--- a/IMP/Denotation.thy Wed Aug 31 15:15:54 1994 +0200
+++ b/IMP/Denotation.thy Wed Aug 31 16:25:19 1994 +0200
@@ -1,4 +1,4 @@
-(* Title: ZF/IMP/Denotation.thy
+(* Title: HOL/IMP/Denotation.thy
ID: $Id$
Author: Heiko Loetzbeyer & Robert Sandner, TUM
Copyright 1994 TUM
@@ -9,26 +9,26 @@
Denotation = Com +
consts
- A :: "aexp => env => nat"
- B :: "bexp => env => bool"
- C :: "com => (env*env)set"
- Gamma :: "[bexp,com,(env*env)set] => (env*env)set"
+ A :: "aexp => state => nat"
+ B :: "bexp => state => bool"
+ C :: "com => (state*state)set"
+ Gamma :: "[bexp,com,(state*state)set] => (state*state)set"
rules
- A_nat_def "A(N(n)) == (%sigma. n)"
- A_loc_def "A(X(x)) == (%sigma. sigma(x))"
- A_op1_def "A(Op1(f,a)) == (%sigma. f(A(a,sigma)))"
- A_op2_def "A(Op2(f,a0,a1)) == (%sigma. f(A(a0,sigma),A(a1,sigma)))"
+ A_nat_def "A(N(n)) == (%s. n)"
+ A_loc_def "A(X(x)) == (%s. s(x))"
+ A_op1_def "A(Op1(f,a)) == (%s. f(A(a,s)))"
+ A_op2_def "A(Op2(f,a0,a1)) == (%s. f(A(a0,s),A(a1,s)))"
- B_true_def "B(true) == (%sigma.

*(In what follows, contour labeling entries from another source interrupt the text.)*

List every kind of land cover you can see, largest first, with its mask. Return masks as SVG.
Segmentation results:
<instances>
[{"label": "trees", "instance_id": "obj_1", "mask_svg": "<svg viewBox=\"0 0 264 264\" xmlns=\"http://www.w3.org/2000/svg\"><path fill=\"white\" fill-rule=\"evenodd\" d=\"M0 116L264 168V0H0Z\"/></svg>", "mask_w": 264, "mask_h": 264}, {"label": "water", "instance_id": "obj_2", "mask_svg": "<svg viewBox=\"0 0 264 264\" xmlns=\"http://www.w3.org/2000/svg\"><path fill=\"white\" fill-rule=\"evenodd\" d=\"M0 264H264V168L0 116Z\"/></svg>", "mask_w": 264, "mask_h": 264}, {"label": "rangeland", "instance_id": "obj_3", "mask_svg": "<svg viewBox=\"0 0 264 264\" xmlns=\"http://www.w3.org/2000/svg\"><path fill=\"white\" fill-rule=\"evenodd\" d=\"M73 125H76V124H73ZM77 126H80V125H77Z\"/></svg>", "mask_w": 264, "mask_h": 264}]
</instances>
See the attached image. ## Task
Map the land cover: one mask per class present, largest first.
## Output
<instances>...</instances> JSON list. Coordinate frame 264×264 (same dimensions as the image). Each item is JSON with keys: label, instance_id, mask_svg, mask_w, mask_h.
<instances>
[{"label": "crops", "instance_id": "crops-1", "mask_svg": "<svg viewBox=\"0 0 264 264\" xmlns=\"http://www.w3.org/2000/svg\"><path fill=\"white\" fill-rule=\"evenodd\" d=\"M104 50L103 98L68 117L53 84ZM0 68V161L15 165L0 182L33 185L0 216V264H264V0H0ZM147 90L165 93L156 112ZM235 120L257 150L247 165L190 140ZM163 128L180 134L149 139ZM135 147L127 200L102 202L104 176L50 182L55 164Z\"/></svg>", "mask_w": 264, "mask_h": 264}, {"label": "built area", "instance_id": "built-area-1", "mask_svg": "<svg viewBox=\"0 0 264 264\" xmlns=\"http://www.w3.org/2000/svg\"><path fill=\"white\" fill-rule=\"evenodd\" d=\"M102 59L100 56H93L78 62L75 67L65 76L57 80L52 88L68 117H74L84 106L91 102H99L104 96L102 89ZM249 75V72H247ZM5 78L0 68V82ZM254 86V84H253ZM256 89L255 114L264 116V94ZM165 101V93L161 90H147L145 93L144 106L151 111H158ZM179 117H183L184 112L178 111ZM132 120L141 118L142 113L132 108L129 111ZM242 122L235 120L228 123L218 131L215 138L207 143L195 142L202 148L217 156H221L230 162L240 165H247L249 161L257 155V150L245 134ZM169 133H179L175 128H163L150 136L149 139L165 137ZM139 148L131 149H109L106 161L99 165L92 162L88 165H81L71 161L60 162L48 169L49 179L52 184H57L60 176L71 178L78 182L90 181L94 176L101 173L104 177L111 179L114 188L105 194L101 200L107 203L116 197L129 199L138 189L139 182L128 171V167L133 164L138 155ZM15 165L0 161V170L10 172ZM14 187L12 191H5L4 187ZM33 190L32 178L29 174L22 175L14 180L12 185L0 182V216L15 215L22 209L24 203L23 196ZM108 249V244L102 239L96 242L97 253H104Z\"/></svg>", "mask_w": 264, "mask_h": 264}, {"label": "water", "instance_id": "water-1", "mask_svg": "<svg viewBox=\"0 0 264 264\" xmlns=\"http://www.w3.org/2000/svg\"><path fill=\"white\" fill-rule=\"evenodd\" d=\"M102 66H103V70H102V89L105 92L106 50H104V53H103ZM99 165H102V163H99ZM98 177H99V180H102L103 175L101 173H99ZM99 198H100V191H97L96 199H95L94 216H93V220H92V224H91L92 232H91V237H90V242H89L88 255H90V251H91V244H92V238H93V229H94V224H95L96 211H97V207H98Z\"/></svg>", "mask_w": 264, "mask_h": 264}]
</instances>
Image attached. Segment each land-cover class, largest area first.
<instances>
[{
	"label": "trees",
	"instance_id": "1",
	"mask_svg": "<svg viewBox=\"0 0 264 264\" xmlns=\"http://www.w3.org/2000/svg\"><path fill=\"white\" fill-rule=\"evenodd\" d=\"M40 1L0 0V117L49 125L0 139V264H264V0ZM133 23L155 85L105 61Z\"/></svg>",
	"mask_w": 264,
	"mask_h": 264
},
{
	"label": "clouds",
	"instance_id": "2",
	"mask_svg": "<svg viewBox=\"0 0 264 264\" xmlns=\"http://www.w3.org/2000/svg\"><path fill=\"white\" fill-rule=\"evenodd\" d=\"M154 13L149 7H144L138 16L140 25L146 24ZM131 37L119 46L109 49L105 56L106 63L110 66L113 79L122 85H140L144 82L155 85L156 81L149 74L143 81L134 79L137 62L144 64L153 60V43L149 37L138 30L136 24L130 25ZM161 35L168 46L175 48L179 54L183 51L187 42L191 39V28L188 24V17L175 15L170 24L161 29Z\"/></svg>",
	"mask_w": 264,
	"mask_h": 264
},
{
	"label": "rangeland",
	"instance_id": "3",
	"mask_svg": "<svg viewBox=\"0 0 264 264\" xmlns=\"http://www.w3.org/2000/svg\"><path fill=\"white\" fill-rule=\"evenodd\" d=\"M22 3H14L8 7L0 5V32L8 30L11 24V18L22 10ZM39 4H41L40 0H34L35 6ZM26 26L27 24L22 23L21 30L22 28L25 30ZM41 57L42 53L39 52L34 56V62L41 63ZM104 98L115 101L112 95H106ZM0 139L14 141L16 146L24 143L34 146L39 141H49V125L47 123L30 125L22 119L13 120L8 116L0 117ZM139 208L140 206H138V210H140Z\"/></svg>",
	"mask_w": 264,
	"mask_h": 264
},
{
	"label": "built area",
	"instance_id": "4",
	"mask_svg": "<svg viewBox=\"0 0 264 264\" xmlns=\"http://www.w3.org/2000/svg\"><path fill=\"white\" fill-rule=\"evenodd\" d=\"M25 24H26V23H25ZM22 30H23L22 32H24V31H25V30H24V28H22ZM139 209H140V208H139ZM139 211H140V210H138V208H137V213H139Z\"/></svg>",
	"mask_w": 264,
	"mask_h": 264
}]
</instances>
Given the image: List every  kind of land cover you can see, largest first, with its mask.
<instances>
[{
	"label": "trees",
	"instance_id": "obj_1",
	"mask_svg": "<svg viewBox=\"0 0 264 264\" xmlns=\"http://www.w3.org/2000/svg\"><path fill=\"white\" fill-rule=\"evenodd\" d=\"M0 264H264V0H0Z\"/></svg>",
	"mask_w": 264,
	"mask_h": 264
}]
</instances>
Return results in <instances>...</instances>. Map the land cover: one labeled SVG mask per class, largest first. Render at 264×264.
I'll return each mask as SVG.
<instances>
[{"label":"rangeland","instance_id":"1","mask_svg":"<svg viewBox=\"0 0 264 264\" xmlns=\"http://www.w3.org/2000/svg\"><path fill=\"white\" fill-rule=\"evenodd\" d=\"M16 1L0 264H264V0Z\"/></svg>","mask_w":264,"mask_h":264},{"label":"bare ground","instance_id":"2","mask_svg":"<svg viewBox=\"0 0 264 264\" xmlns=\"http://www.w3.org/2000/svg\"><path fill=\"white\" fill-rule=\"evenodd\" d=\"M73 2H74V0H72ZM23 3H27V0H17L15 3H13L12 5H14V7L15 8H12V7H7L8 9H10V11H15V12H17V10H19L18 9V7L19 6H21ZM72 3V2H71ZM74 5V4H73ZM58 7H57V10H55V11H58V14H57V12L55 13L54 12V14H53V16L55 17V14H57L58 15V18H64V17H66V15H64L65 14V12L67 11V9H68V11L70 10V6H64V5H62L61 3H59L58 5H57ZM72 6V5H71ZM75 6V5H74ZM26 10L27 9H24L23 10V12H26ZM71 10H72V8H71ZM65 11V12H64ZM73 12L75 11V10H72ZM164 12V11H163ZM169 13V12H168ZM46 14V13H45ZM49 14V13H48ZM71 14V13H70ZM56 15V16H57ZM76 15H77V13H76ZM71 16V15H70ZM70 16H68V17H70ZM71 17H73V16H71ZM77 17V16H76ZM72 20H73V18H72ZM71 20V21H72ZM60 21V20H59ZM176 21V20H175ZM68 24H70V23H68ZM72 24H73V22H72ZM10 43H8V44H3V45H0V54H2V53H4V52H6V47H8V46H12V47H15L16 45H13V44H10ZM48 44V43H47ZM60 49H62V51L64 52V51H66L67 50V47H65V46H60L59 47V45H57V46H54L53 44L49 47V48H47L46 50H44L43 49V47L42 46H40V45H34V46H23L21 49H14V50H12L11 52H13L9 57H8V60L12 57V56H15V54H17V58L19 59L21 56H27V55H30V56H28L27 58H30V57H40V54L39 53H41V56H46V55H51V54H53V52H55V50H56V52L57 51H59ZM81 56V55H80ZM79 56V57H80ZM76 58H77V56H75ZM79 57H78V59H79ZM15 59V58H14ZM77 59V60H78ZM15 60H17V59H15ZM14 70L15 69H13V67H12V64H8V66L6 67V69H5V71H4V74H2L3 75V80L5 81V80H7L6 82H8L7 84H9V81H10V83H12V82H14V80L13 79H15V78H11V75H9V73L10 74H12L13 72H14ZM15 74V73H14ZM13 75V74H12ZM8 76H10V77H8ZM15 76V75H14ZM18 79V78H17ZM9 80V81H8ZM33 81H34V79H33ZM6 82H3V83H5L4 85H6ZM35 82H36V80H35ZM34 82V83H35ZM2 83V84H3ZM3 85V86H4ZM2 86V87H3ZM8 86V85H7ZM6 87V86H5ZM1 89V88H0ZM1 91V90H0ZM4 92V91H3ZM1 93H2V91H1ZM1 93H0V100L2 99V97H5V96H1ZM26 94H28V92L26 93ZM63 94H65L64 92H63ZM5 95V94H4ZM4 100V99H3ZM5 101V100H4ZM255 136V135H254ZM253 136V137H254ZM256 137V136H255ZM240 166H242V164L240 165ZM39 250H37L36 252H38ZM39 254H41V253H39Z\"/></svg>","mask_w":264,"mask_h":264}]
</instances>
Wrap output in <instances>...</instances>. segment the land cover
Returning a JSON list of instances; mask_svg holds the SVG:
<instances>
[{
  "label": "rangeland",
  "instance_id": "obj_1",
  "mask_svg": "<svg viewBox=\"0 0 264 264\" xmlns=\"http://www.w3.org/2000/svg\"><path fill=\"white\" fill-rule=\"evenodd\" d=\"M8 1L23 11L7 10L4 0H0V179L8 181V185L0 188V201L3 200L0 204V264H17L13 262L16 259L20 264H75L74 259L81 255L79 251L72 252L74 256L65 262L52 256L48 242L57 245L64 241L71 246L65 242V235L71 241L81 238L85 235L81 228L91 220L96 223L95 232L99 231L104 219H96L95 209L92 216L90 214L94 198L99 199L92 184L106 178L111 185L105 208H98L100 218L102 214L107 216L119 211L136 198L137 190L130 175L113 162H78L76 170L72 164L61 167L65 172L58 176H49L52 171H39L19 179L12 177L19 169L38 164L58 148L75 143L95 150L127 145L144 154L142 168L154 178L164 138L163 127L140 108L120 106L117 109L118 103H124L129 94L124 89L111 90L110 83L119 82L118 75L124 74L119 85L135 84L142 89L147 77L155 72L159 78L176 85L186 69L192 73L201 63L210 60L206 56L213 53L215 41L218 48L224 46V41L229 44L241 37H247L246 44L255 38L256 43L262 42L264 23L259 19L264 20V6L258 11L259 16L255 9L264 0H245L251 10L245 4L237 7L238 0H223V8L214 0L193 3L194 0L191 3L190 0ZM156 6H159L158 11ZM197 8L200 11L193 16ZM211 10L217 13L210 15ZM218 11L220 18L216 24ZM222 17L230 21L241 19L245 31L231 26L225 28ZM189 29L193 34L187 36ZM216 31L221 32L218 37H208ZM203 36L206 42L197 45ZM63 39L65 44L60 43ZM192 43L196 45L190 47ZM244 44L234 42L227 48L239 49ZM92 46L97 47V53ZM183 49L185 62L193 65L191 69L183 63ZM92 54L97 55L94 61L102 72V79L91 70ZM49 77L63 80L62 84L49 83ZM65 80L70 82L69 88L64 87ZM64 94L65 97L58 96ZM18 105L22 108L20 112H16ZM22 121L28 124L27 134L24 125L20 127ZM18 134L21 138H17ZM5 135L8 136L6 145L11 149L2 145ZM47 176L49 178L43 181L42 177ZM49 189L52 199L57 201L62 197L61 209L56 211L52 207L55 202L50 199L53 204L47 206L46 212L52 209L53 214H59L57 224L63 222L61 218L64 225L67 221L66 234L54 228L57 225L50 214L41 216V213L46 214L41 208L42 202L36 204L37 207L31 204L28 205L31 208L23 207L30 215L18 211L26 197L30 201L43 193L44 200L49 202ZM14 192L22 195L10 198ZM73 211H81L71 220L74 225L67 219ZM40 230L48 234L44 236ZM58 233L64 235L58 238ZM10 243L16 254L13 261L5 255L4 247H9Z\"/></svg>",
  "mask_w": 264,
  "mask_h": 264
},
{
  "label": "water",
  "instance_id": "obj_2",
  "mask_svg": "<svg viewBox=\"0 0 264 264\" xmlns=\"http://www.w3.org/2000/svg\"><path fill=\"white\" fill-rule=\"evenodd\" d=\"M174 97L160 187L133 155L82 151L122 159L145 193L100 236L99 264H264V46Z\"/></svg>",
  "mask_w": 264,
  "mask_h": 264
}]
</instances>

True)"
- B_false_def "B(false) == (%sigma. False)"
- B_op_def "B(ROp(f,a0,a1)) == (%sigma. f(A(a0,sigma),A(a1,sigma)))"
+ B_true_def "B(true) == (%s. True)"
+ B_false_def "B(false) == (%s. False)"
+ B_op_def "B(ROp(f,a0,a1)) == (%s. f(A(a0,s),A(a1,s)))"
- B_not_def "B(noti(b)) == (%sigma. ~B(b,sigma))"
- B_and_def "B(b0 andi b1) == (%sigma. B(b0,sigma) & B(b1,sigma))"
- B_or_def "B(b0 ori b1) == (%sigma. B(b0,sigma) | B(b1,sigma))"
+ B_not_def "B(noti(b)) == (%s. ~B(b,s))"
+ B_and_def "B(b0 andi b1) == (%s. B(b0,s) & B(b1,s))"
+ B_or_def "B(b0 ori b1) == (%s. B(b0,s) | B(b1,s))"
C_skip_def "C(skip) == id"
C_assign_def "C(x := a) == {io . snd(io) = fst(io)[A(a,fst(io))/x]}"